● **Work task**: Exact copy, no pictures: set down every entry below as written.

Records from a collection
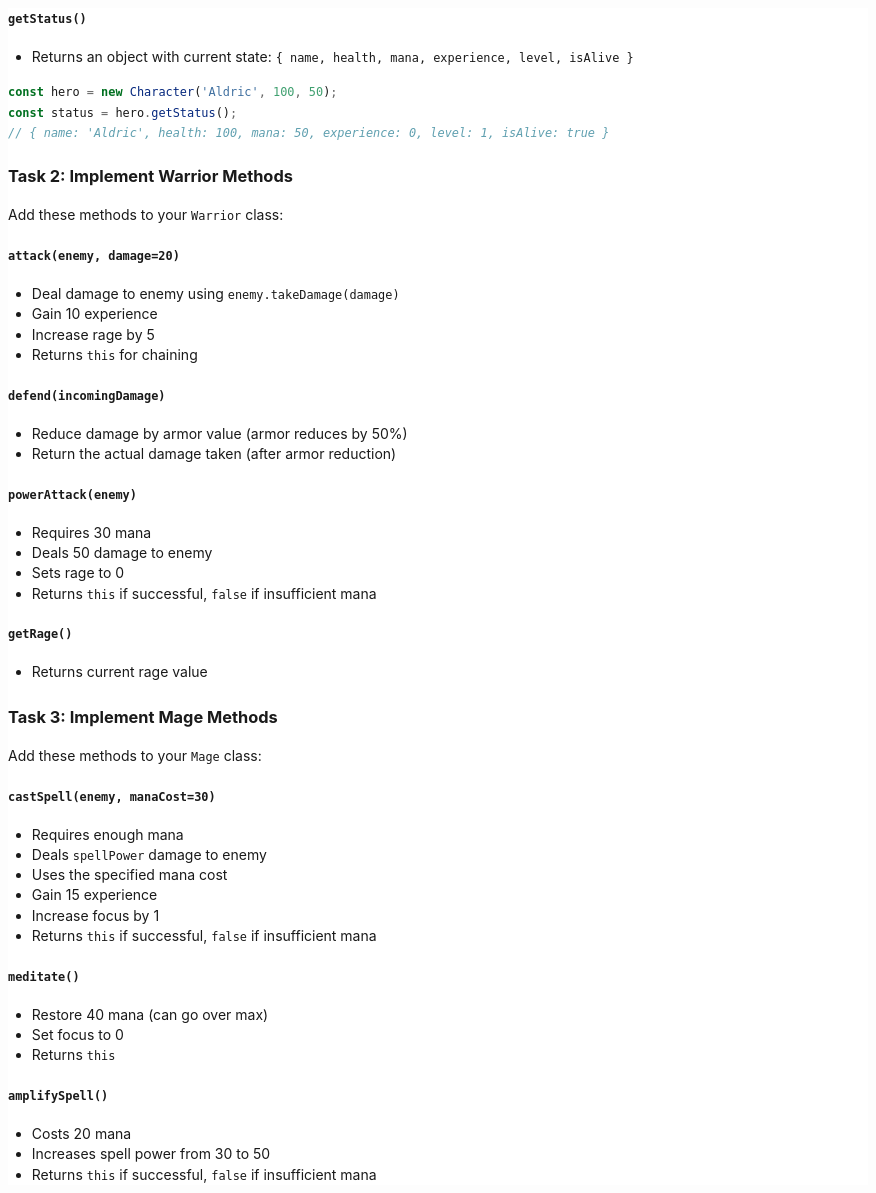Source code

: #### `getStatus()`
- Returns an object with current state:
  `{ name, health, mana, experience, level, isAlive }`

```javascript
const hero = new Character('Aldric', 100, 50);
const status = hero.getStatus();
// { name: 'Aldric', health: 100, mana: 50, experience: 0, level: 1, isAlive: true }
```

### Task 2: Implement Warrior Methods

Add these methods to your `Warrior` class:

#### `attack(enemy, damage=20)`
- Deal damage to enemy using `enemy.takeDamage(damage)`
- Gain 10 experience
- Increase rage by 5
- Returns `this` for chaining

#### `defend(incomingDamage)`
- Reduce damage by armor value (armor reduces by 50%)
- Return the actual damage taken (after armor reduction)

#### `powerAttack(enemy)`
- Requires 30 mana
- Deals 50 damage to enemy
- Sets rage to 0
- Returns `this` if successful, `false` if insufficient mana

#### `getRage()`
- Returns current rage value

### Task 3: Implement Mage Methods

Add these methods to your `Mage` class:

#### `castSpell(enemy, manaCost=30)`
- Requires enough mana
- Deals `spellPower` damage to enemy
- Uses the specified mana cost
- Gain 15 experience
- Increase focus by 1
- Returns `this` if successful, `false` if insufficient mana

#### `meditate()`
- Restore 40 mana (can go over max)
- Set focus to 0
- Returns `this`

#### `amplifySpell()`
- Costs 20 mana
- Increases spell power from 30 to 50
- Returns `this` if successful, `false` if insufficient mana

● **Task answer**:
Source code

: #### `getStatus()`
- Returns an object with current state:
  `{ name, health, mana, experience, level, isAlive }`

```javascript
const hero = new Character('Aldric', 100, 50);
const status = hero.getStatus();
// { name: 'Aldric', health: 100, mana: 50, experience: 0, level: 1, isAlive: true }
```

### Task 2: Implement Warrior Methods

Add these methods to your `Warrior` class:

#### `attack(enemy, damage=20)`
- Deal damage to enemy using `enemy.takeDamage(damage)`
- Gain 10 experience
- Increase rage by 5
- Returns `this` for chaining

#### `defend(incomingDamage)`
- Reduce damage by armor value (armor reduces by 50%)
- Return the actual damage taken (after armor reduction)

#### `powerAttack(enemy)`
- Requires 30 mana
- Deals 50 damage to enemy
- Sets rage to 0
- Returns `this` if successful, `false` if insufficient mana

#### `getRage()`
- Returns current rage value

### Task 3: Implement Mage Methods

Add these methods to your `Mage` class:

#### `castSpell(enemy, manaCost=30)`
- Requires enough mana
- Deals `spellPower` damage to enemy
- Uses the specified mana cost
- Gain 15 experience
- Increase focus by 1
- Returns `this` if successful, `false` if insufficient mana

#### `meditate()`
- Restore 40 mana (can go over max)
- Set focus to 0
- Returns `this`

#### `amplifySpell()`
- Costs 20 mana
- Increases spell power from 30 to 50
- Returns `this` if successful, `false` if insufficient mana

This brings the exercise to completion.